In the Java world, there is the concept of artifacts. You build org.foo.bar:bar-moo:1.1 once and it stays there forever, archived for anyone to use it. Tools like maven and ivy allow developers to specify in their source tree the specific dependencies of their components and those are grabbed from the network, the software built and then publish the output as a new artifact that others can grab.

Linux distributions on the other hand, bootstrap the complete stack from source. They don’t take the binary artifact from upstream but build it, and then use the binary they built to build the next. This seems to work pretty well for C, C++, and for Ruby, Python, let’s say it “works”.

When it comes to package Java software, Linux distributors find themselves in the following situation:

  • If a buildable source tarball is provided then you are lucky.
  • If the buildable tarball is provided, it will either include a directory full of binary jars (the build dependencies) or it will have a very automatic build system grabbing them from the network.

This clashes with Linux in various edges:

  • Linux distributions have normally one version of each component. The Java method works well if you bundle your dependencies inside your application, but not if everything is a reusable component. I have mixed feelings here. I think bundling your dependencies in the application for everything that is not part of the “base” system is the right approach. Updating them can break the application and trying to control this via QA only moves QA from the application developers to the distribution itself. When I ship apache-commons-collection as part of my Foobar Java application as a Java package, I am inviting everyone to use it, forcing myself to give support for it out of the context of the application.
  • Distributions needs to build from source. Even if you get rid of the above requirement and you bundle all your dependencies, distributions want to build everything from source. This has technical and legal reasons. SUSE build system does very complex checks on every package that it builds. Those checks are part of the quality we sell to our customers. Other reasons are legal: I am still trying, for example, to build the Play! framework. Even if it is BSD, it includes some .jars inside of unknown origin. What would happen if one of these jars results to be proprietary?. Michael Vyskocil had a similar issue with openproj and its bundled dependencies.

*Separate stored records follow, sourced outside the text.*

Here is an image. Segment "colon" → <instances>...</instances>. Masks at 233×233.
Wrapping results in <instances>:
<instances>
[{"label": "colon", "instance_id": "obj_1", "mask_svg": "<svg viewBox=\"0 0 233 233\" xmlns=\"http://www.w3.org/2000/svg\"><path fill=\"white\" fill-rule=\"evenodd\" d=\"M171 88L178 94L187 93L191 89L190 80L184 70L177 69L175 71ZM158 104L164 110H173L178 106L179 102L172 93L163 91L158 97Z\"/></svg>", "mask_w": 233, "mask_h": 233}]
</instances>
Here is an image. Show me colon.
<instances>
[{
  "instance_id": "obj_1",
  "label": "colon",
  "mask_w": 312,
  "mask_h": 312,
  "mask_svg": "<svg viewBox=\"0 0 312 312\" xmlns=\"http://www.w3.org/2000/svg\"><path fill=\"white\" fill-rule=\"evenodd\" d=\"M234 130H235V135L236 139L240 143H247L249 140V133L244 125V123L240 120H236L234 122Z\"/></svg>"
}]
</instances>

    Another reason to build from source is support. Enterprise distributions sell support and if a customer has a problem, we will fix it on our own and not wait for upstream to release a new version. Having a standardized way to build from source with our own fixes allows us to serve our customers. We can bundle jars in our application, but if a bug traces back to a jar we included, we would need to change the complete build description of the product in order to take this component. If we are able to rebuild this component at all. It already happened to us once with an XML-RPC library. And we were glad that it could be fixed by adding a patch to the rpm build description.

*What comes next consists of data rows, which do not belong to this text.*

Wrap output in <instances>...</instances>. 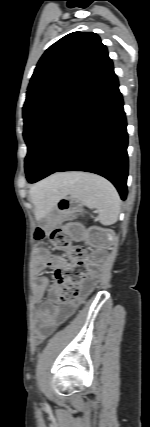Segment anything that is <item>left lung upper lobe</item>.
I'll use <instances>...</instances> for the list:
<instances>
[{
  "mask_svg": "<svg viewBox=\"0 0 150 427\" xmlns=\"http://www.w3.org/2000/svg\"><path fill=\"white\" fill-rule=\"evenodd\" d=\"M111 63L106 46L92 32L70 33L45 51L23 107L28 148L42 127Z\"/></svg>",
  "mask_w": 150,
  "mask_h": 427,
  "instance_id": "5c2ea615",
  "label": "left lung upper lobe"
}]
</instances>
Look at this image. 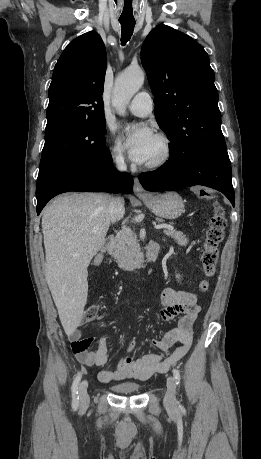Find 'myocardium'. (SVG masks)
<instances>
[{"label":"myocardium","instance_id":"myocardium-1","mask_svg":"<svg viewBox=\"0 0 261 459\" xmlns=\"http://www.w3.org/2000/svg\"><path fill=\"white\" fill-rule=\"evenodd\" d=\"M156 138L162 146V152L158 158L145 164L148 170H156L166 165L172 156V145L170 139L164 134H157Z\"/></svg>","mask_w":261,"mask_h":459}]
</instances>
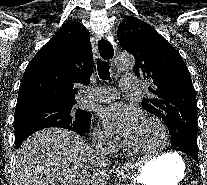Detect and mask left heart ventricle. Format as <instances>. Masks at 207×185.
I'll return each mask as SVG.
<instances>
[{
	"label": "left heart ventricle",
	"instance_id": "1",
	"mask_svg": "<svg viewBox=\"0 0 207 185\" xmlns=\"http://www.w3.org/2000/svg\"><path fill=\"white\" fill-rule=\"evenodd\" d=\"M126 138L130 147L138 151H155L165 144L160 129L154 123L145 120Z\"/></svg>",
	"mask_w": 207,
	"mask_h": 185
}]
</instances>
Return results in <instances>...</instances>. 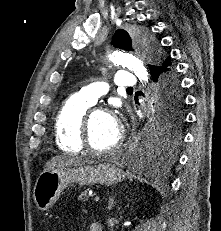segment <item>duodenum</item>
Instances as JSON below:
<instances>
[{
	"label": "duodenum",
	"mask_w": 221,
	"mask_h": 231,
	"mask_svg": "<svg viewBox=\"0 0 221 231\" xmlns=\"http://www.w3.org/2000/svg\"><path fill=\"white\" fill-rule=\"evenodd\" d=\"M90 231H103V229L99 224L93 223L90 227Z\"/></svg>",
	"instance_id": "410a0bca"
}]
</instances>
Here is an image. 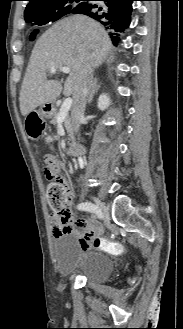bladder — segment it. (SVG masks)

  • Grabbing dependencies from the network just does not work. All packages are built without network access for security reasons.

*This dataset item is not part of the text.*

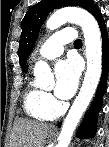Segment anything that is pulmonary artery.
Here are the masks:
<instances>
[{"mask_svg":"<svg viewBox=\"0 0 109 147\" xmlns=\"http://www.w3.org/2000/svg\"><path fill=\"white\" fill-rule=\"evenodd\" d=\"M77 33L73 31L58 32L50 36L40 47L36 60H51L63 53V46L66 43L77 40Z\"/></svg>","mask_w":109,"mask_h":147,"instance_id":"obj_1","label":"pulmonary artery"}]
</instances>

Because the Linux distributions know that they are not the center of the universe, they adapted. At the beginning things where still ok. Ant was very popular and basically you recursively packaged all build dependencies until you could build your package, in the same way:

  • unpack
  • delete all binary jars
  • set CLASSPATH to the jars grabbed by the packaged build dependencies
  • call ant
  • install the jars

Something like this:


%prep
%setup -q

# remove all third party jars
find . -iname '*.jar' | xargs rm -rf

%build
export CLASSPATH=$(build-classpath foo)
ant

Until this was true, the world was still fine. ant needed bootstrapping, but this was doable.

Until Maven…

Maven is at the same time revolutionary and one of the biggest atrocities I have seen when building software.

On the positive side:

  • it defined a common convention for modules: groupId, artifactId, version.
  • it defined a standard layout for the source tree
  • it started a wave of convention over configuration that Java was always lacking

on the negative side:

  • it requires itself to build itself
  • it can’t build much itself, so it requires plugins to build anything
  • plugins require maven to be built, plus more dependencies, which are usually require maven to build, plus… plugins.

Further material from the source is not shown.